Defunct hospital in Missouri, U.S.

St. Vincent's Hospital was a Catholic hospital in Normandy, Missouri.

In 1858, the Sisters of Charity founded St. Vincent's Sanitarium for those with nervous and mental diseases. The hospital was located on St. Vincent's Lane north of St. Charles Rock Road; it is the current home of the Castle Park Apartments.

It opened in August 1858 at Ninth and Marion Streets in St. Louis with four patients and fifteen sisters.

In 1895, the home relocated to St. Vincent's Lane (the current Castle Park Drive), up a hilltop from the Rock Road in St. Louis County. This massive, castle-like building is listed on the National Register of Historic Places.

The 1930 U.S. Census lists 357 individuals.

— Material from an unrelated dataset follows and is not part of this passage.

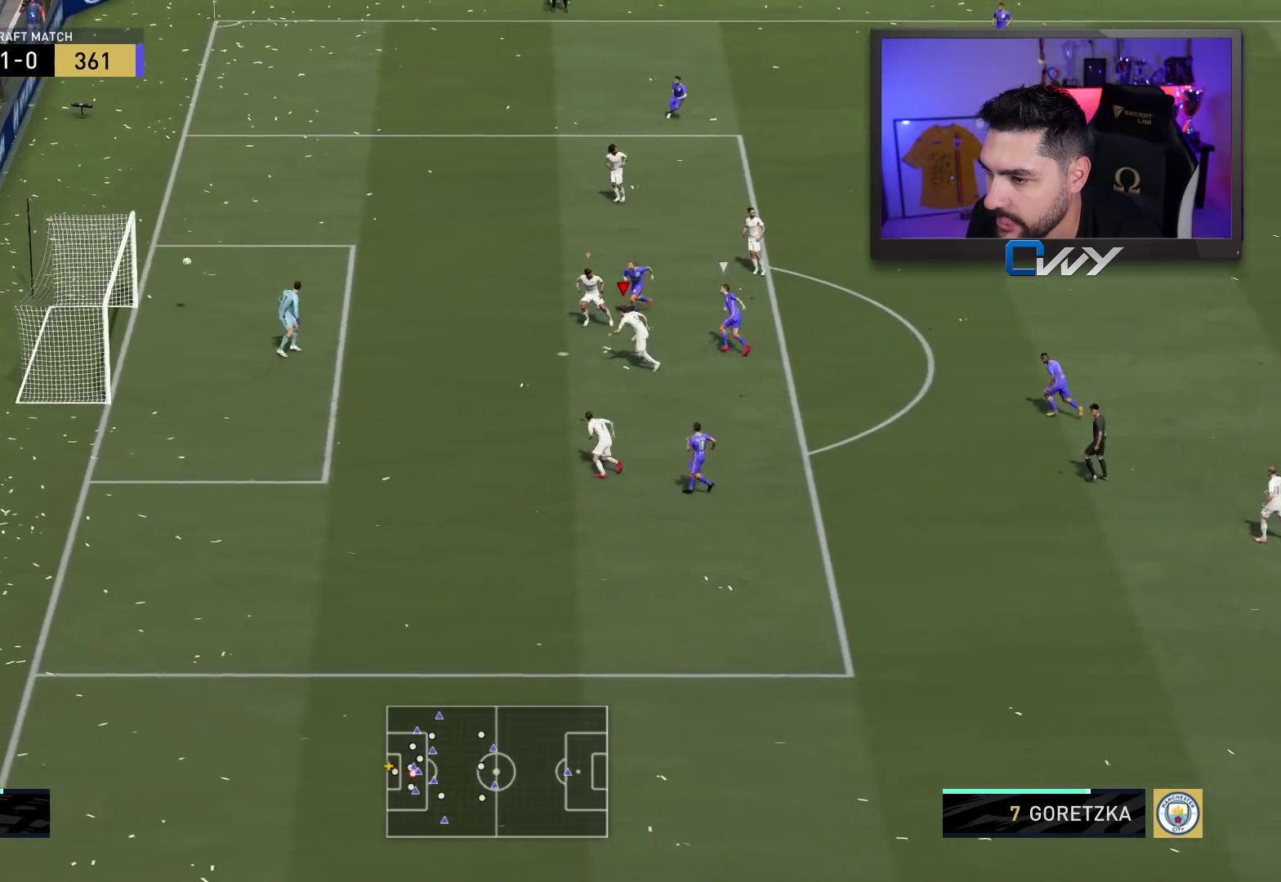
{"buttons": [], "left_stick": "center", "right_stick": "center", "events": [[350, "L2", "up"], [383, "L3", "up"], [483, "R2", "up"], [483, "left_stick", "center"]]}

The home was in part financed by the patients' fees. By 1941, the home was operated by the Daughters of Charity of St. Vincent de Paul for the treatment of mental and nervous disorders as well as selected cases of alcoholism and drug addiction. The home remained in existence until the 1980s.

The census collection consists of three record books of the St. Vincent's Institution for the Insane: cash ledger, 1858–1867; contracts of obligations for patients, 1859–circa 1890; and record of doctors' prescriptions for patients, 1901–1904.